Funniest Quarantine Jokes
- Why did the chicken cross the road? Because the chicken behind it didn’t know how to socially distance properly.
- Two grandmothers were bragging about their precious darlings. One of them says to the other, “Mine are so good at social distancing, they won’t even call me.”
- Who’s idea was it to sing “Happy Birthday” while washing your hands? Now every time I go to the bathroom, my kids expect me to walk out with a cake.
- My husband purchased a world map and then gave me a dart and said, “Throw this and wherever it lands—that’s where I’m taking you when this pandemic ends.” Turns out, we’re spending two weeks behind the fridge.
- Ran out of toilet paper and started using lettuce leaves. Today was just the tip of the iceberg, tomorrow romaines to be seen.
- My mom always told me I wouldn’t accomplish anything by lying in bed all day. But look at me now, ma! I’m saving the world!
- After years of wanting to thoroughly clean my house but lacking the time, this week I discovered that wasn’t the reason.
- If I keep stress-eating at this level, the buttons on my shirt will start socially distancing from each other.
- Every few days try your jeans on just to make sure they fit. Pajamas will have you believe all is well in the kingdom.
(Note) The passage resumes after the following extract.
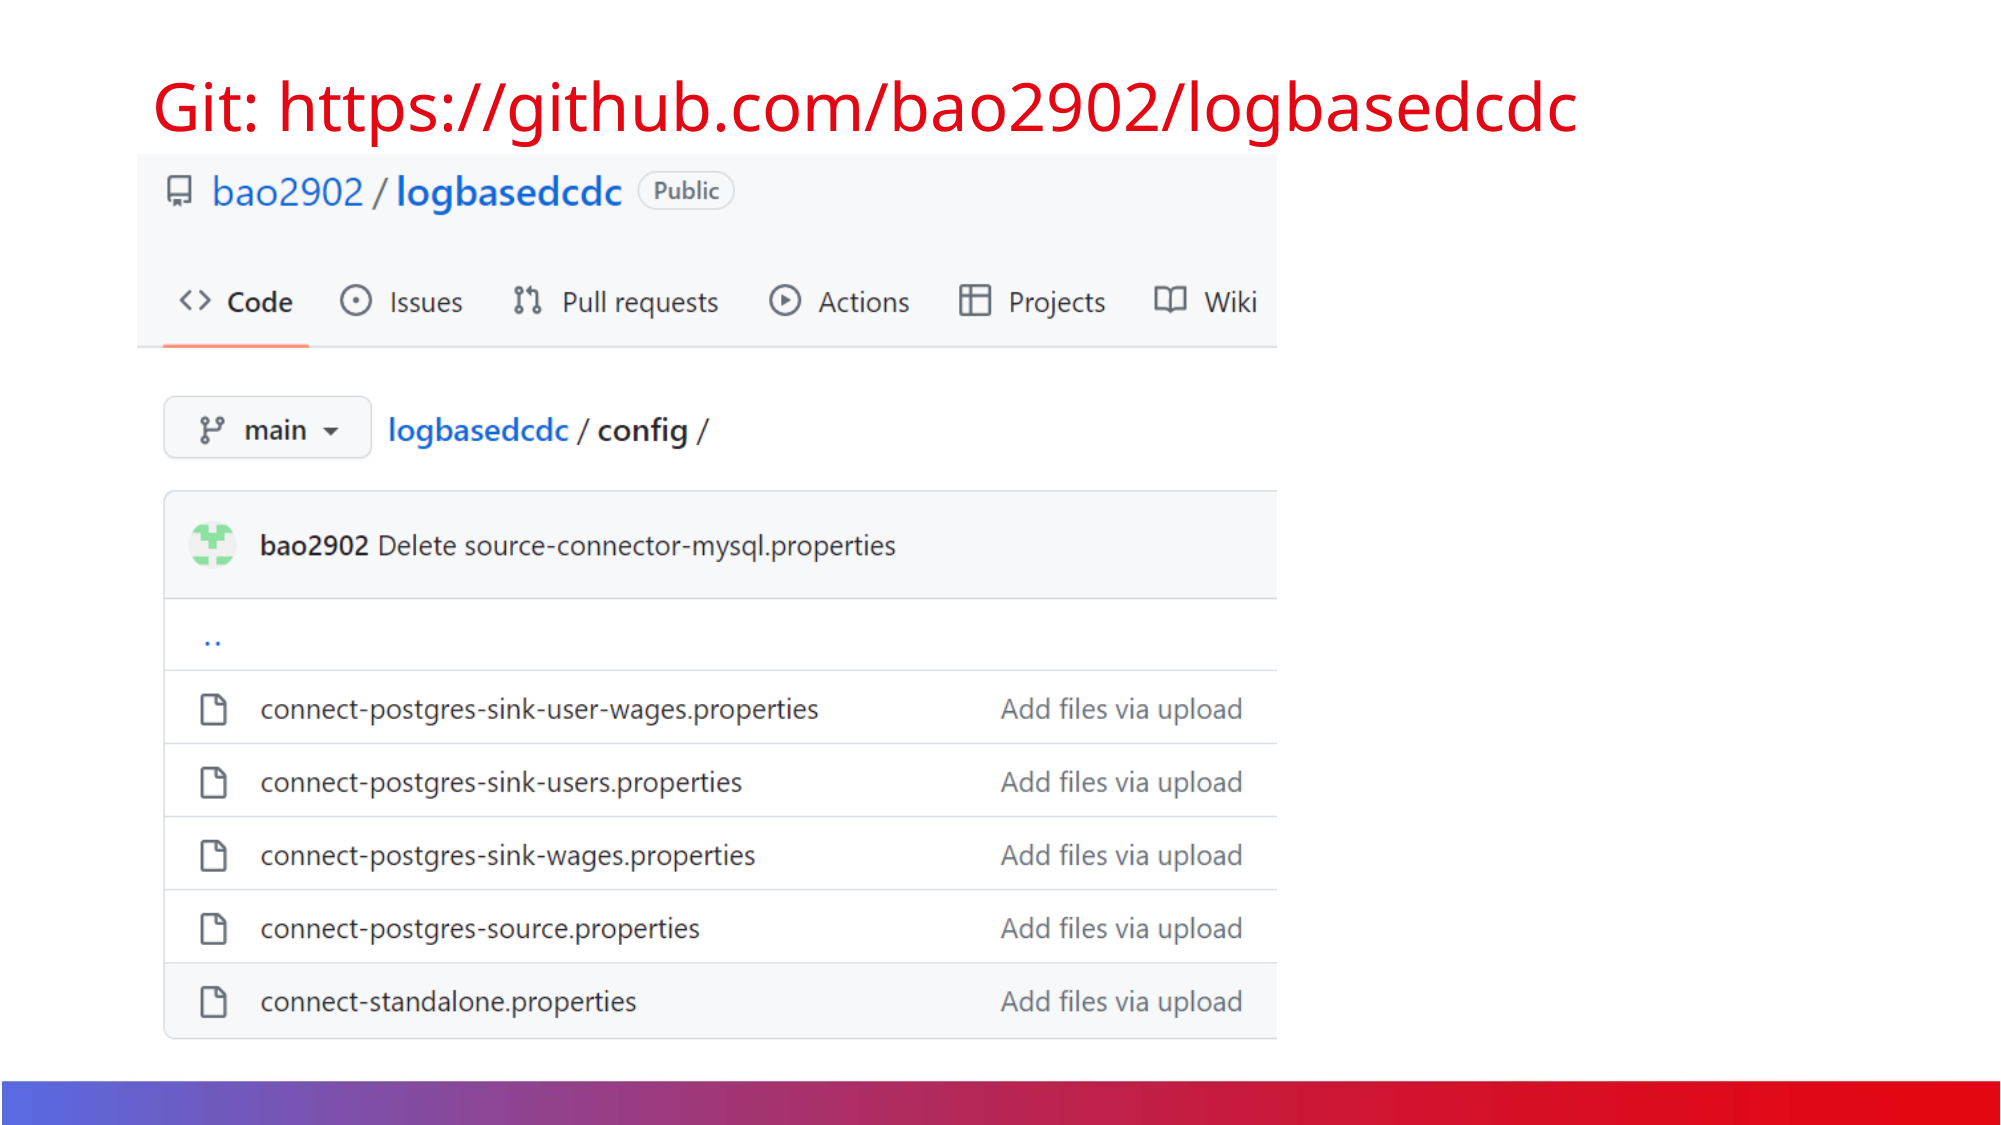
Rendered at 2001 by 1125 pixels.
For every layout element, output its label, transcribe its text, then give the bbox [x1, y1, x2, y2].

picture [0, 0, 2001, 1125]
title Git: https://github.com/bao2902/logbasedcdc [137, 66, 1863, 155]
- Yesterday I ran out of soap and body wash and all I could find was dish detergent. Then it Dawned on me.
- Being quarantined with a talkative child is like having an insane parrot glued to your shoulder
- I never thought the comment “I wouldn’t touch them with a six-foot pole” would become a national policy, but here we are!
- The World Health Organization announced that dogs cannot contract COVID-19. Dogs previously held in quarantine can now be released. To be clear, WHO let the dogs out.
- Since we’re all in quarantine I guess we’ll be making only inside jokes from now on.
- I’m not talking to myself, I’m having a parent-teacher conference.
- This morning I saw a neighbor talking to her cat. It was obvious she thought her cat understood her. I came into my house, told my dog–we laughed a lot.
- Nothing like relaxing on the couch after a long day of being tense on the couch.
- I finished Netflix today.
- Pollen still coming out during a global pandemic? Bitch read the room.
- – Knock knock. Who is there? Seriously, don’t touch my door and get back 6 meters to social distance.
- Day 121 at home and the dog is looking at me like, “See? This is why I chew the furniture!”